Saturday, April 3, 2021

Ecclesiastic Collisions

 Yesterday Ginger took the day off from her day job and we drove down to Mesa to spend the afternoon and her folks' place in the RV Park. Her niece was in town, during the last spring break of her high school years. Last year she hadn't been able to come down because of the shutdown, and it had been over a year since Ginger had seen her niece. They had gotten together earlier in the week, and this was the second and last opportunity as her niece was to fly back East the next day, Holy Saturday.

Ginger had told me we were having a Good Friday dinner, or something like that. I joked about whether we were celebrating Jesus' death. But since it was the last chance to see her niece, essentially we had Easter dinner two days early. The Ecclesiastic Calendar is like that these days. In fact I have't even done a good fast from food this Lent at all. Having done that in the past, somewhat successfully, I  chose to concentrate on other self mortifications this year, which were more challenging but less overt to my life. 

Since Orthodox Easter falls so late this year (May 2), I may take the opportunity to fast during April, in what is nominally the Easter Season of the Catholic Calendar (and therefore a celebratory one). I believe this is permissible so long as I wait to start fasting until after Divine Mercy Sunday, which is the Sunday one week after Easter, and thus the last day of the Octave of Easter (8-day holy celebration).

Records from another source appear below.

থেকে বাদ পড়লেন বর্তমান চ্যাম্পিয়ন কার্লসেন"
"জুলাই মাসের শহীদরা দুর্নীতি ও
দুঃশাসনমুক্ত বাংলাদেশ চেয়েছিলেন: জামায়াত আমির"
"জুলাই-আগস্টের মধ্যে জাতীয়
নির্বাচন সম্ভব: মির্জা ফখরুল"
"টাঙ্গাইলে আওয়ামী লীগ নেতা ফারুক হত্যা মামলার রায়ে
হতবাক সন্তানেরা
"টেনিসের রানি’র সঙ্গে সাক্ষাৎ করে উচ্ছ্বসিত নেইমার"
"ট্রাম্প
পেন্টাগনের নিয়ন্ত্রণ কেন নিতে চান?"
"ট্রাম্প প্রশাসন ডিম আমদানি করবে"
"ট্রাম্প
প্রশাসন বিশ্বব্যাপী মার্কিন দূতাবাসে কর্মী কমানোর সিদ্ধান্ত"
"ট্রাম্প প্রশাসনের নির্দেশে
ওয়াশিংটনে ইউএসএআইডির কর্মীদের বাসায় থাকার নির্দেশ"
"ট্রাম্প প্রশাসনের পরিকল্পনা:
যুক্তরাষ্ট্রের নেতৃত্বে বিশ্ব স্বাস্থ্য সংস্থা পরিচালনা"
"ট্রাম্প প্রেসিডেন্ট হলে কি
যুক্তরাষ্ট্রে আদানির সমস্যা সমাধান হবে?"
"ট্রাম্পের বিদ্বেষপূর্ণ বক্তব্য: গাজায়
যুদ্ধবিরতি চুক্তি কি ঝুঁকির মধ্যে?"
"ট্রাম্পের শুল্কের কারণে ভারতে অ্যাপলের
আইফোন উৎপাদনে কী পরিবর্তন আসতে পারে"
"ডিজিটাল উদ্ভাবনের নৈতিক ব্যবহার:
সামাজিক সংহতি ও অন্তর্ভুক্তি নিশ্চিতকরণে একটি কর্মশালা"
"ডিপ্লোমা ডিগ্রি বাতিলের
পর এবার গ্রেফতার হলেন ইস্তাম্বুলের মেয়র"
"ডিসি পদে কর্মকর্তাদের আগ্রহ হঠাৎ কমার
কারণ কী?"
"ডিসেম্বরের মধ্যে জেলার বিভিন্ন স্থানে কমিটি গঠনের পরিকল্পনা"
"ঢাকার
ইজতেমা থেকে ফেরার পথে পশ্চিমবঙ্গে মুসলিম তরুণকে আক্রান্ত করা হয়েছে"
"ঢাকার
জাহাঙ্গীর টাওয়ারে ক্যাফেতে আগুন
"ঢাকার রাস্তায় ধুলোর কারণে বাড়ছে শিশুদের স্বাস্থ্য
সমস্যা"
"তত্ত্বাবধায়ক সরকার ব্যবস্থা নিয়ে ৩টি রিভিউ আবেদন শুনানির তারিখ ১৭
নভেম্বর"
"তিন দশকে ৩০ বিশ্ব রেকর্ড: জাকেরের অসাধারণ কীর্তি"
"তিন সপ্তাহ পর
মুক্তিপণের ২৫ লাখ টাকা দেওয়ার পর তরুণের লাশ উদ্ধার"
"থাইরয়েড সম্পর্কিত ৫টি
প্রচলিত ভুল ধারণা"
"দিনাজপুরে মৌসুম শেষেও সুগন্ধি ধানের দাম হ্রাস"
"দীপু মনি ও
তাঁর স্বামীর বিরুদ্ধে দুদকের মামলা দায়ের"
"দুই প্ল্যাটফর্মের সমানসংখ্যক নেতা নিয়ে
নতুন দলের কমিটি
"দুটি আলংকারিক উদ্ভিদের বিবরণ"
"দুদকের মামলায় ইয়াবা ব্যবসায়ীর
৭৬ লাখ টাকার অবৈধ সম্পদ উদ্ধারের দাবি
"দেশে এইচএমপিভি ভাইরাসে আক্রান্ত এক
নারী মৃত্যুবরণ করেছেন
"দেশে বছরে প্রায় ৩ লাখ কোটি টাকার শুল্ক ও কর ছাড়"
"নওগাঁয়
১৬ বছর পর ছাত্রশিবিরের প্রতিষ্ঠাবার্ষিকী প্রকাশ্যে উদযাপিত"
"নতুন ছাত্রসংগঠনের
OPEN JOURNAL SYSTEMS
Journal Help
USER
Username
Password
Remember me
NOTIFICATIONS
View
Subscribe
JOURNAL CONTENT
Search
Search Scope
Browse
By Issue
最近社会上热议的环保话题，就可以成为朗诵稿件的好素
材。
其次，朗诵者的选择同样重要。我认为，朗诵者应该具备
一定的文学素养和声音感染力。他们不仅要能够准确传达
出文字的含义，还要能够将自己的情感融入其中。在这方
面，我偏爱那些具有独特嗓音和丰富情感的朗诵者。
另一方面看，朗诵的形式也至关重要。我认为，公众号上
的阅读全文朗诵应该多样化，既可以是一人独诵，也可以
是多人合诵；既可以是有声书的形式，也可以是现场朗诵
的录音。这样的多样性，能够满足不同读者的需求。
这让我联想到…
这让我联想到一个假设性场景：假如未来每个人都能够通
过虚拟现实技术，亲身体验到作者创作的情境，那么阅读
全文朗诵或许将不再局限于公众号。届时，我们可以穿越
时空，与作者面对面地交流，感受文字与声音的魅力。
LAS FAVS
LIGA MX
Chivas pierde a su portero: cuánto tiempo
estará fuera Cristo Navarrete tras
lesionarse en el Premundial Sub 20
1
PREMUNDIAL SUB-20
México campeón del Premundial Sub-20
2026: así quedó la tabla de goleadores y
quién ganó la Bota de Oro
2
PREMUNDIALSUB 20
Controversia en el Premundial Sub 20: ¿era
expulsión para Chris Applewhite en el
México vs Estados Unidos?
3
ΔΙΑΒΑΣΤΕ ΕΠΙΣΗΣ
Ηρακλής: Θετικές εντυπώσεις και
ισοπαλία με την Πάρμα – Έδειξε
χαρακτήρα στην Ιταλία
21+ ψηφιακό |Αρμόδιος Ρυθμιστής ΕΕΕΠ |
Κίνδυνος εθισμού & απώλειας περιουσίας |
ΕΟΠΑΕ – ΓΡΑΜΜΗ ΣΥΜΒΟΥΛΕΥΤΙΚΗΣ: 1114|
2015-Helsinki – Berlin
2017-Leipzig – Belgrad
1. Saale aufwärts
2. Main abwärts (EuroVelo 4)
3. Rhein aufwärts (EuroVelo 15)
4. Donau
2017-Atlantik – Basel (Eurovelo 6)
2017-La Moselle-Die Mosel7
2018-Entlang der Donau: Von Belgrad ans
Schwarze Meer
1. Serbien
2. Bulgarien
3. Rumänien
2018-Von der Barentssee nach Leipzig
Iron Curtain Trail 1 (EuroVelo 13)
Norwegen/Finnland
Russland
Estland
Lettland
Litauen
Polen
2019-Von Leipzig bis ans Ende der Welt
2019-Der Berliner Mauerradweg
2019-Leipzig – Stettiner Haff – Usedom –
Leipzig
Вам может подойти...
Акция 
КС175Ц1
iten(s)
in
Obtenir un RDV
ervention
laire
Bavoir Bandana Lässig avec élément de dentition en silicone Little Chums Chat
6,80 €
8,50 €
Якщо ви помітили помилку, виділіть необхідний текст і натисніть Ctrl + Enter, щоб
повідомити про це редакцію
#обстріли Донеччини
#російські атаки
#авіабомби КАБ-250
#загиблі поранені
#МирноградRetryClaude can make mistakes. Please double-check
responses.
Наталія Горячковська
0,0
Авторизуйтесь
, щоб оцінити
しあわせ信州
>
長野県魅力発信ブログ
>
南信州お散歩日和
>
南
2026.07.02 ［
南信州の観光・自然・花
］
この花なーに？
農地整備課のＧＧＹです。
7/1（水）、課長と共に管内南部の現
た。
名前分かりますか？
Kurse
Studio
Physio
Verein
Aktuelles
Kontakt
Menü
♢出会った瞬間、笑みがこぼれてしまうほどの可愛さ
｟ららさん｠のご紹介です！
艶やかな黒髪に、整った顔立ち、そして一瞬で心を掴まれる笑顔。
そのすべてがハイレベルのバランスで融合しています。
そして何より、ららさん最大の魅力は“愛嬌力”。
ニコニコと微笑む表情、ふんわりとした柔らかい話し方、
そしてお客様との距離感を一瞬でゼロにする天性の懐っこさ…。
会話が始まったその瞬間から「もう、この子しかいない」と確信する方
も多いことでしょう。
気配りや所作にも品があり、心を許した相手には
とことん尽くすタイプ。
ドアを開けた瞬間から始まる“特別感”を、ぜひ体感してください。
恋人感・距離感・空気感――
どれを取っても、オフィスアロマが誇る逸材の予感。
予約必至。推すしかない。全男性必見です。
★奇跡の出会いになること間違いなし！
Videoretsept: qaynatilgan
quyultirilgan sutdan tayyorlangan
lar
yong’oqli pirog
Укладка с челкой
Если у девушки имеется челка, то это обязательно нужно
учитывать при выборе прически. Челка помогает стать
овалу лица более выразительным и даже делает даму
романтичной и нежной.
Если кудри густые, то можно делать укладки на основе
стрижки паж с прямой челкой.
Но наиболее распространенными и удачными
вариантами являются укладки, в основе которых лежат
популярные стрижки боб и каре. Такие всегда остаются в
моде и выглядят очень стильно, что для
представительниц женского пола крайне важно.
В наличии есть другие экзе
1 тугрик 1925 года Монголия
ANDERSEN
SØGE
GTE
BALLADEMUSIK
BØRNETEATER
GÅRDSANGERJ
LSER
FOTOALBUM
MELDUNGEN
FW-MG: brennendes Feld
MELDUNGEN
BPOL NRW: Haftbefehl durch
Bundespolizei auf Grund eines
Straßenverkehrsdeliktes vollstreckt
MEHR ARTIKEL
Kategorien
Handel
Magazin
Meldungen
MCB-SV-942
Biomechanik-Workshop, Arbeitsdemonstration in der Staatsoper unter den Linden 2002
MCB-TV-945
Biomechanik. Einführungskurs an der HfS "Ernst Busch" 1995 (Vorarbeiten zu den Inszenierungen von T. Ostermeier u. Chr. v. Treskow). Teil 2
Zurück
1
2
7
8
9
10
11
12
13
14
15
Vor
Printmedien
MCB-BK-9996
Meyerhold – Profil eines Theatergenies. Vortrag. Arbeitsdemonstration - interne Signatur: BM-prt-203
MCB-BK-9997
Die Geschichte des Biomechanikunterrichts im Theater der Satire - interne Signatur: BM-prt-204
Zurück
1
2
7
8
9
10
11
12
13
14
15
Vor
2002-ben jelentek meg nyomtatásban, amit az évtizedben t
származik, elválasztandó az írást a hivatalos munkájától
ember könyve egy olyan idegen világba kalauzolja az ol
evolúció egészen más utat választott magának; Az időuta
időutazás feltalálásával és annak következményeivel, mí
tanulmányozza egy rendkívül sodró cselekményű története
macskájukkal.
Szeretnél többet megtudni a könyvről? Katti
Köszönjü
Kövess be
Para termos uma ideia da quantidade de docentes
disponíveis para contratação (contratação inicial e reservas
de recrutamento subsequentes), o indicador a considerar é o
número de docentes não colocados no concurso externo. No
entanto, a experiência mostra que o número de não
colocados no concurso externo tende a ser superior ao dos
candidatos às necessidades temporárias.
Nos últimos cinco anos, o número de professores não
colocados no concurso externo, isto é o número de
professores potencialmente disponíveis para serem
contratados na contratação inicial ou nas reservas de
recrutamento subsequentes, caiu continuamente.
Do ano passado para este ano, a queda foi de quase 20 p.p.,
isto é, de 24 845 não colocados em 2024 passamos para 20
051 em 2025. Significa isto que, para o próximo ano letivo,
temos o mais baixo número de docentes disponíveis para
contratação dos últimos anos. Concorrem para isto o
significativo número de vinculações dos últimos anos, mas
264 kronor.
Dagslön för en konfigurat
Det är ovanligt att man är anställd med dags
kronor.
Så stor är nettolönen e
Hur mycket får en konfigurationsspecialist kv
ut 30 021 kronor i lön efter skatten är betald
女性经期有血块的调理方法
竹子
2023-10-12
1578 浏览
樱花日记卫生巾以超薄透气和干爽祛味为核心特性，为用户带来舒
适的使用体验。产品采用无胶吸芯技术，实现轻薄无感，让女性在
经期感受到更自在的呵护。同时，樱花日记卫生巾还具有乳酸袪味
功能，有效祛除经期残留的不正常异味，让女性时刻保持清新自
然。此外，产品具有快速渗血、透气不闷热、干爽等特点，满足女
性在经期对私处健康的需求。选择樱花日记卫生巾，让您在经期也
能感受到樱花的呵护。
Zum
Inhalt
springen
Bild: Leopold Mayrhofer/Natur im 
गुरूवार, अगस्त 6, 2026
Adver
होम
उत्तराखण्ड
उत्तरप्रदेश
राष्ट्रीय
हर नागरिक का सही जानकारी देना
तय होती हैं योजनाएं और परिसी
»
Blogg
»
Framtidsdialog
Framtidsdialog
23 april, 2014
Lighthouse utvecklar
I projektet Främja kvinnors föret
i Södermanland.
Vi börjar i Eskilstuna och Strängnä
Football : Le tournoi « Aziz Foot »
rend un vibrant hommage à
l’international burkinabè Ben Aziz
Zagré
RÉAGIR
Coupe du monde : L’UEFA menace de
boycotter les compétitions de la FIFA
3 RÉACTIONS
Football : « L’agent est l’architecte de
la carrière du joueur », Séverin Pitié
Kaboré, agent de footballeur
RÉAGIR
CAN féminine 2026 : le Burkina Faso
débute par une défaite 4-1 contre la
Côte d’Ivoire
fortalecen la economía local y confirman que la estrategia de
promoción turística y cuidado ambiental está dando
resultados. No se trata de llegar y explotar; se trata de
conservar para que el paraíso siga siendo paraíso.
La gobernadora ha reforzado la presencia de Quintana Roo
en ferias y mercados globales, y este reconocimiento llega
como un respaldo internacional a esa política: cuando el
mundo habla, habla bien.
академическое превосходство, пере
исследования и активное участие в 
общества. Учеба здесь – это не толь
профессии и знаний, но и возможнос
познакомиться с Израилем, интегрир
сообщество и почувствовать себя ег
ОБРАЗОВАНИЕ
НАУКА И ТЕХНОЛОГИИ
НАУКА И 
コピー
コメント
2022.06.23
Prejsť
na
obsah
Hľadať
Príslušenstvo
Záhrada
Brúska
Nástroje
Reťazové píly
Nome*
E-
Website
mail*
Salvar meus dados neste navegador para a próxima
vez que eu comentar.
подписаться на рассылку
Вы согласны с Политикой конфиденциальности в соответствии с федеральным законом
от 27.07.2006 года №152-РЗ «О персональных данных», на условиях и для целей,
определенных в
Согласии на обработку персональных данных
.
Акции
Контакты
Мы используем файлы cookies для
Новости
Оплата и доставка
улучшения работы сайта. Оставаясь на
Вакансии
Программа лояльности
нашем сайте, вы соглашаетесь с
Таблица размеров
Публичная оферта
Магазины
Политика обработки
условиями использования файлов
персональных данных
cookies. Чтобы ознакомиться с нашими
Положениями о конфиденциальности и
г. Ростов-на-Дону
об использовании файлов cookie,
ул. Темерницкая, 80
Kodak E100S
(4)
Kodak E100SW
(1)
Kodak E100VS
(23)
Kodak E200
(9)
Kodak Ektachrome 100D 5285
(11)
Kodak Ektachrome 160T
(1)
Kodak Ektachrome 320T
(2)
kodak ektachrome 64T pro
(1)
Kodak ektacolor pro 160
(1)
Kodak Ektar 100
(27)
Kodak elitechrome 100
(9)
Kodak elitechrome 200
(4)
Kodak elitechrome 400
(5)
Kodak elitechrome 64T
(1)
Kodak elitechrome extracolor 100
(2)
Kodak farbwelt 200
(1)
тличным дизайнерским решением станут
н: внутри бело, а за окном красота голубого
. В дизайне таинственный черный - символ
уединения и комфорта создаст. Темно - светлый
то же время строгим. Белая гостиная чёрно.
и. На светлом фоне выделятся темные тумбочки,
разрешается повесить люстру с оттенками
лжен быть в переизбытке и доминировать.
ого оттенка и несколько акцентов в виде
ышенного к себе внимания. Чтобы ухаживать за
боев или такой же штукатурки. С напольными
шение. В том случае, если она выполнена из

Divine Mercy Sunday has emerged as one of the most popular modern-introduced Catholic holidays, being celebrated by many neo-traditionalists, in part due to the tireless efforts of Mother Angelica.

We had our anticipatory Easter dinner and farewell to Ginger's niece in the permanent home in the RV Park in Mesa where Ginger's folks live. The park had held its own Easter Egg hunt that morning. Fred talked about the scramble to find the eggs by women the park, all of whom are off Fred's generation, which is to say Boomers. It seems to be the thing to do here, to have a celebration on Good Friday, as I had learned from Reddit that there is a long tradition in the Phoenix Valley, held by one of the local broadcast stations, of hiding empty beer keys as "Easter Eggs" around the valley and leaving clues to it for listeners to locate them and win prizes.

During the meal Fred kept the live feed on their big screen television from their built-in Youtube app, showing the live view of the volcano in Iceland. Ginger had been running this all week in our living room, which doubles as her office during part of the weekday. Live streaming is the new way things are done. 

After dinner, at my suggestion, we took a break from the volcano for a while and watched other short recorded Youtube videos made my students at the small liberal arts college in Illinois where Ginger's niece has been accepted as a freshman for the fall term of 2021. 

 She did theater all through high school in City-on-the-Ohio-River-Downstream-from-Cincinnati (as much as theater could be done this past year). She specialized in costume making and through her research she found exactly the right place where she could go and jump right into costume making in the theater department, which has a reputation for its ability to place its students in professional theater positions in the technical areas, and even acting on Broadway.

She has a strong sense of what she wants to do, which is what young people must have these days, if they are going to go to college. I told her and Ginger's folks that this was so different than how I approached things, in an era when students had the luxury to go to school with an open-ended plan for their education, and to find out what they wanted to do. Now it is probably worth going to college only if you have a specific sharp-focussed goal like Ginger's niece. I told her she was going to rule the costume room of the theater department if not by her sophomore year, then at least by her senior year. Half of life success consists of just sticking around.

The videos we watched on Youtube included students showing off their campus, and the dorms, as well as a tour of the new theater building by the department head.  We got to see the rooms where Ginger's niece was going to ply her craft. This kind of thing---showing off where I was going---would have mortified me when I was eighteen but Ginger's niece didn't seem to mind. She's very grounded that way.

We watched a few videos that were produced by the university. These could not be compared at all to the homespun ones, made by students walking around the campus and buildings. They were much slicker but they told me nothing about the campus. The other videos had made me feel as if I had actually been to the campus in person. I could extrapolate so much of my knowledge of other campuses into it, and it had become a virtual reality experience. I had even joked with Ginger the first time we watched them that I felt I had actually been to the university in the sense of having attended it.